■ Available data:
===============
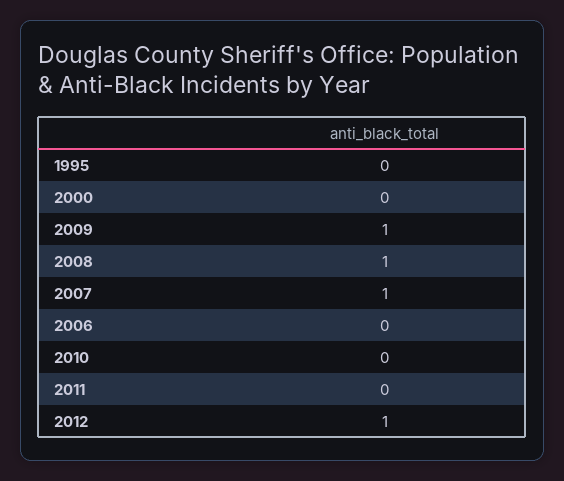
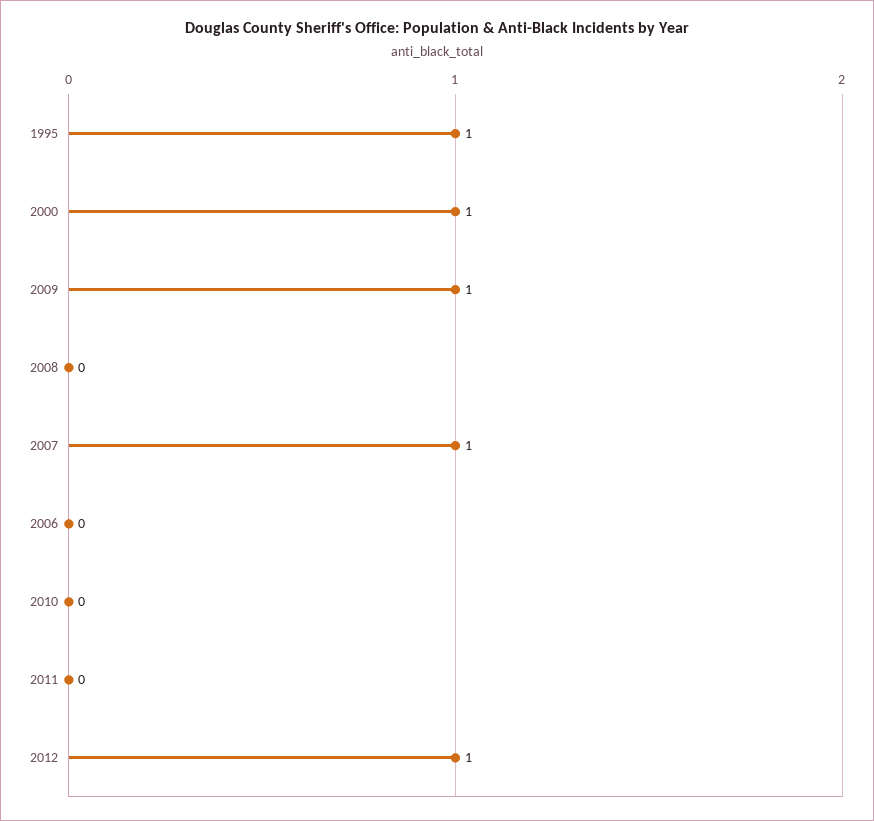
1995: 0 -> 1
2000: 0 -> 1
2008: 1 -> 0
===============
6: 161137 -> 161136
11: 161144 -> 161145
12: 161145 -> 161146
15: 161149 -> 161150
===============
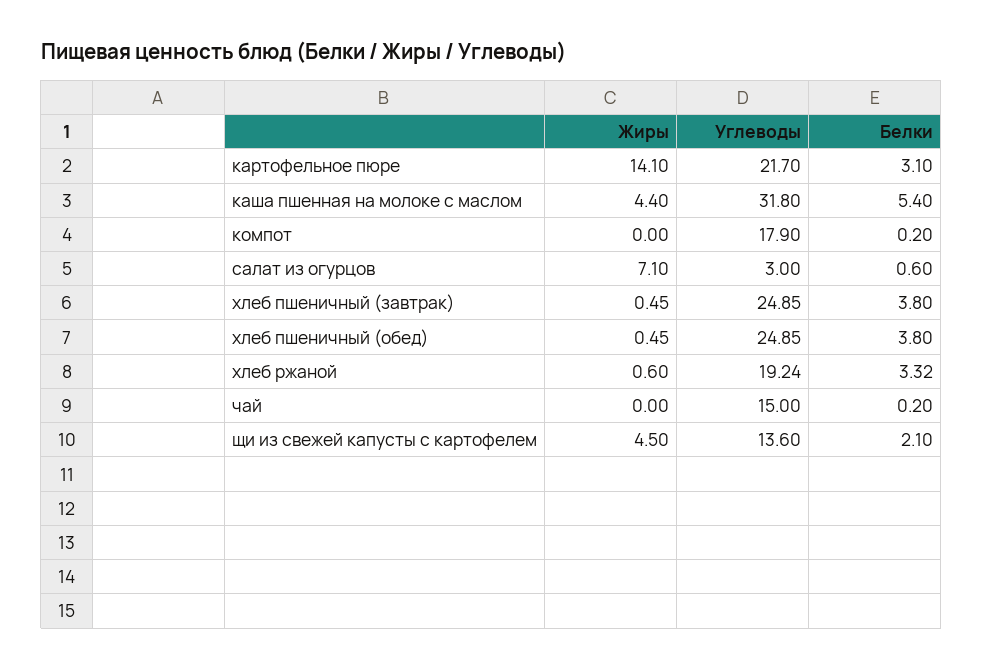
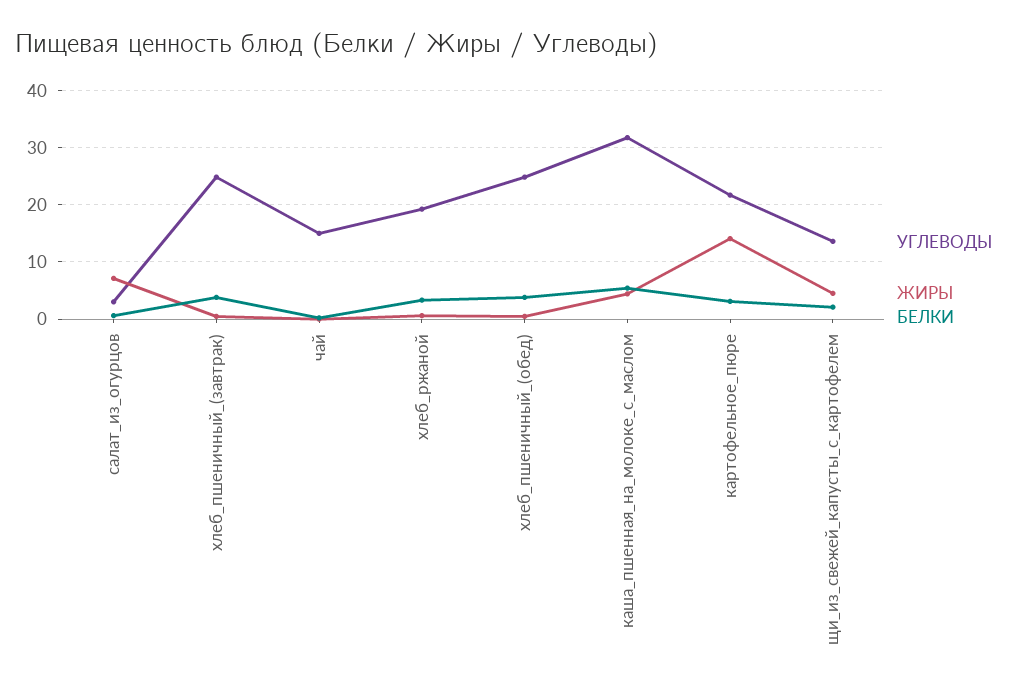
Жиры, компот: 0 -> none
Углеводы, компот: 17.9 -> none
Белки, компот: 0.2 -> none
===============
■ Instruction: Start with the line above that contains "11: 161144 -> 161145" and stop after the line that contains "15: 161149 -> 161150". Output those lines exactly, and only those.

■ Answer area:
11: 161144 -> 161145
12: 161145 -> 161146
15: 161149 -> 161150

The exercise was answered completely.